AMERICAN BANK V. MACONDRAY- Forged Indorsements
4 PHIL 695
MANILA, P. I., August 12, 1902.
At sight pay to my order three hundred dollars, value received, and charge
to my account.
V. S. WOLFF.
To F. H. TAYLOR & Co.,
V. S. Wolff. The signature is O. K. payment guaranteed. Protest, demand,
and notice of nonpayment waived. Macondray & Company.
Pay to First National Bank of San Francisco, or order. American Bank,
Manila, P. I. H. B. Mulford, cashier.
Pay to 3rd National Bank or order. The First National Bank of San
Francisco. James K. Lynch, cashier.
American Bank claims the right to recover from Wolff the amount of the bill of exchange upon the theory that Macondray guaranteed the payment of the instrument. This was refuted by Macondray by saying that it didn't guarantee the payment of the instrument. Instead, it only certified the signature of Wolff and that the statement “payment guaranteed xxx” was not written on said indorsement at the time it signed the firm name.

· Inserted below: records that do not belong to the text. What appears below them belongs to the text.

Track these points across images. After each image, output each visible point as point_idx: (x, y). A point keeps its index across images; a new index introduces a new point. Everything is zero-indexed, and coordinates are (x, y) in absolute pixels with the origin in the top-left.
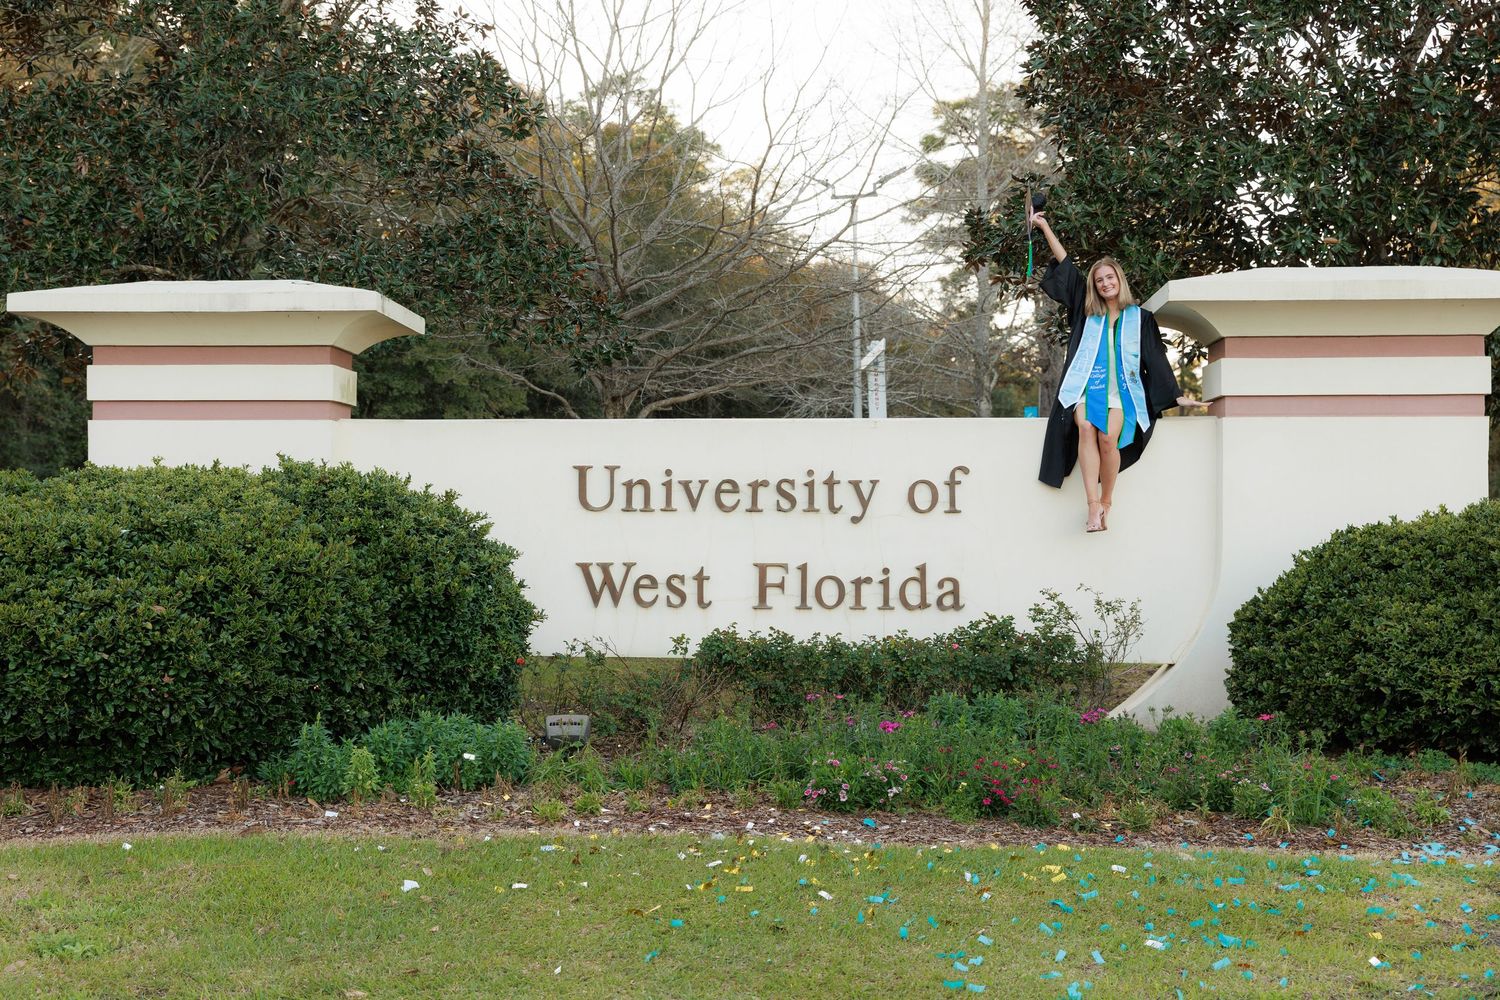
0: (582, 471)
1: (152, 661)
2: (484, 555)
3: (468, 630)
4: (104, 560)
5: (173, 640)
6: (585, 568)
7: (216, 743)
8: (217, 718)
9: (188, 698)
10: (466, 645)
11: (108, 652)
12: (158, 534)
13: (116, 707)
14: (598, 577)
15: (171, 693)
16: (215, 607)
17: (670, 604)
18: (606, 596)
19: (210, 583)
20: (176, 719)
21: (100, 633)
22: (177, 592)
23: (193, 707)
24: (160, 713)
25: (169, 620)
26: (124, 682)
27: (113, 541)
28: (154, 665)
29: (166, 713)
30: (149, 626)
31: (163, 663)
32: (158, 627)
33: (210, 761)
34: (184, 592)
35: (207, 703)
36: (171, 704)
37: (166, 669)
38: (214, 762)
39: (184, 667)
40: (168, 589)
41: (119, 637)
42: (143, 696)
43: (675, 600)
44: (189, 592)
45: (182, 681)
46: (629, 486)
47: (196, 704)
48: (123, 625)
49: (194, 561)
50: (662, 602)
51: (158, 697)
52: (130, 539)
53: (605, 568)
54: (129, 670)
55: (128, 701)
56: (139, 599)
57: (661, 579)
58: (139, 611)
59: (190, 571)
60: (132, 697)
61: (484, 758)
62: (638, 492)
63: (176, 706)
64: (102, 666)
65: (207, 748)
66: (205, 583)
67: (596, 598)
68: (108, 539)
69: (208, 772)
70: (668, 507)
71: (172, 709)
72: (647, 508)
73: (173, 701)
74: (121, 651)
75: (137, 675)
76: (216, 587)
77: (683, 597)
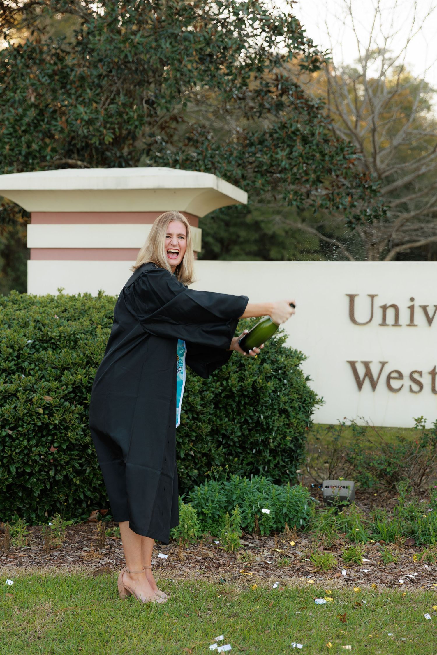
0: (352, 298)
1: (43, 436)
2: (281, 359)
3: (269, 413)
4: (13, 363)
5: (56, 422)
6: (353, 364)
7: (89, 493)
8: (89, 476)
9: (67, 463)
10: (268, 424)
11: (11, 429)
12: (53, 343)
13: (17, 468)
14: (361, 371)
15: (55, 459)
16: (88, 397)
17: (411, 391)
18: (367, 384)
19: (85, 380)
20: (59, 477)
21: (6, 416)
22: (62, 386)
23: (71, 469)
24: (48, 472)
25: (56, 406)
26: (22, 451)
27: (20, 349)
28: (44, 439)
29: (52, 473)
30: (41, 411)
31: (50, 438)
32: (47, 412)
33: (84, 505)
34: (67, 387)
35: (81, 465)
36: (56, 466)
37: (52, 442)
38: (88, 506)
39: (64, 440)
40: (55, 384)
41: (20, 419)
42: (35, 461)
43: (415, 388)
44: (70, 386)
45: (64, 451)
46: (384, 308)
47: (73, 467)
48: (22, 410)
49: (76, 364)
50: (406, 389)
51: (46, 461)
52: (33, 346)
53: (367, 365)
54: (25, 443)
55: (26, 464)
56: (35, 392)
57: (406, 373)
58: (34, 400)
59: (72, 371)
60: (28, 461)
61: (277, 513)
62: (390, 313)
63: (59, 468)
64: (7, 439)
65: (82, 497)
66: (81, 380)
67: (360, 385)
68: (17, 347)
69: (83, 513)
70: (412, 323)
71: (56, 470)
72: (396, 323)
73: (57, 466)
74: (20, 429)
75: (31, 446)
76: (89, 383)
77: (421, 386)
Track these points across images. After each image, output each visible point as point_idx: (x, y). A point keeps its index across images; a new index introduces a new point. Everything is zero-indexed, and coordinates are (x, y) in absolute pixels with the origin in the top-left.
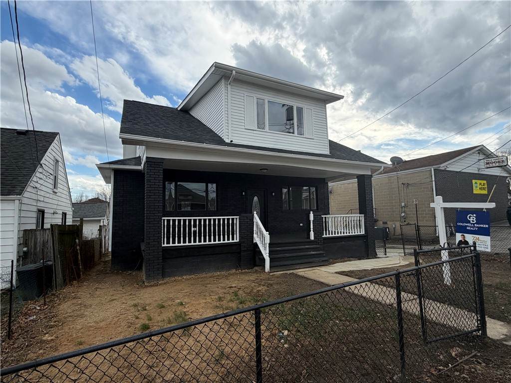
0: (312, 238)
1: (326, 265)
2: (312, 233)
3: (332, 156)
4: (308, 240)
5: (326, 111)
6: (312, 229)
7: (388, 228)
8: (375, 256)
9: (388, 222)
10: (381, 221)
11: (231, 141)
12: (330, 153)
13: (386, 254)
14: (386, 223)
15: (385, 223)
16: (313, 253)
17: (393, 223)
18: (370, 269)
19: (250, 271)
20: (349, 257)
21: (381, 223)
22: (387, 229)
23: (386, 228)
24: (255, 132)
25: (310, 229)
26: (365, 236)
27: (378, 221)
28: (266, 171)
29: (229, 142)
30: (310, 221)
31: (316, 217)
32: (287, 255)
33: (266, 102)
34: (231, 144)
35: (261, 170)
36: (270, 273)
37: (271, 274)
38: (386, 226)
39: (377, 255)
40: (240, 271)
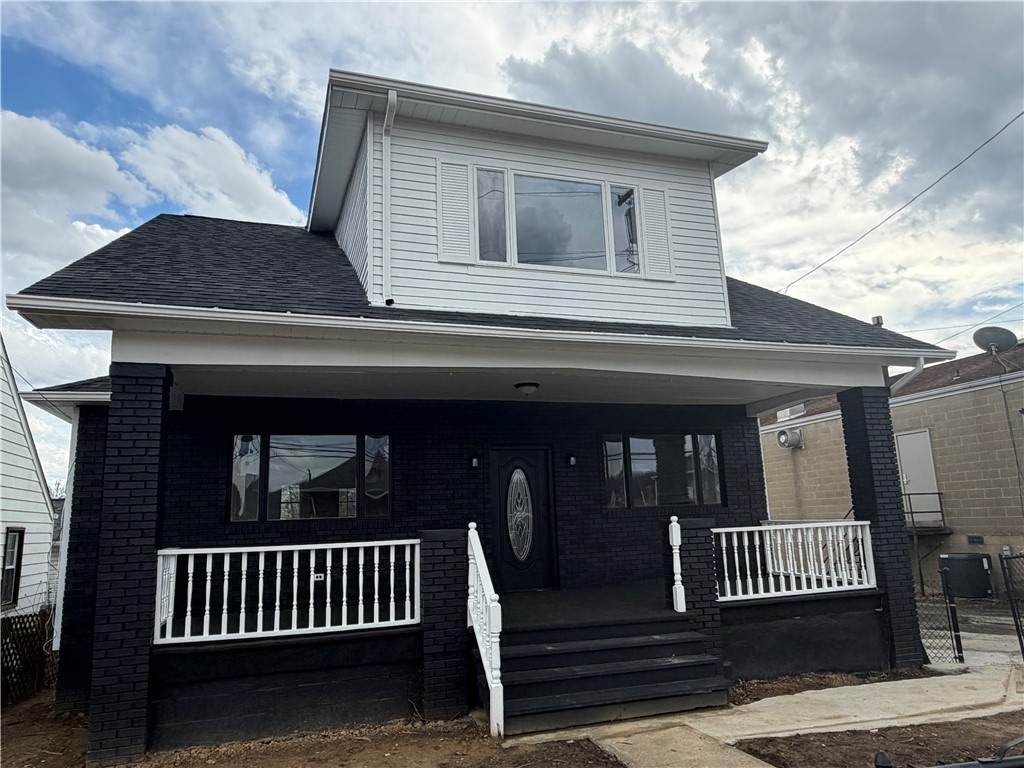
0: (680, 605)
1: (722, 707)
2: (679, 591)
3: (738, 331)
4: (666, 614)
5: (713, 195)
6: (678, 577)
7: (989, 558)
8: (916, 665)
9: (986, 538)
10: (962, 533)
11: (390, 302)
12: (732, 325)
13: (961, 659)
14: (979, 540)
15: (976, 540)
16: (676, 661)
17: (1004, 539)
18: (873, 727)
19: (450, 725)
20: (822, 671)
21: (964, 539)
22: (985, 561)
23: (978, 559)
24: (471, 270)
25: (673, 574)
26: (879, 596)
27: (951, 533)
28: (533, 389)
29: (384, 305)
30: (670, 548)
31: (693, 533)
32: (579, 670)
33: (510, 178)
34: (390, 311)
35: (518, 386)
36: (507, 737)
37: (509, 743)
38: (979, 550)
39: (927, 661)
40: (418, 724)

An examination of the alleged indorsement of Macondray & Co. which appeared upon the said bill of exchange at the time of the trial, and the indorsement of said company at the time of the protest of said bill of exchange, shows beyond peradventure of doubt that the contention of the
defendant is true, and that part of the indorsement which says "Payment guaranteed. Protest, demand, and notice of nonpayment waived" was added by some person after the signature of the defendant, Macondray & Co., and after the protest of said bill. The indorsement made by Macondray & Co. was changed, after said indorsement by said company, by adding thereto the statement "Payment guaranteed. Protest, demand, and notice of nonpayment waived," and that the indorsement actually made by Macondray & Co. was in the following form:
V. S. Wolff. The signature is O. K. Macondray & Co.
The liability of an indorser of a bill of exchange, after due protest and notice of nonpayment and dishonor, is the same as that of the original obligors on such a contract, and any material alteration in the terms of this contract by the holder of the same, without the consent of the obligor, will relieve such obligor from all liability thereon.
The original indrosement then of the company was for the purpose only of assuring the American Bank that the signature of Wolff was genuine—that is to say, that the person whom he represented himself to be. It was an indorsement for identification of the person only and not for the purpose of incurring liability to the payment of such bill of exchange.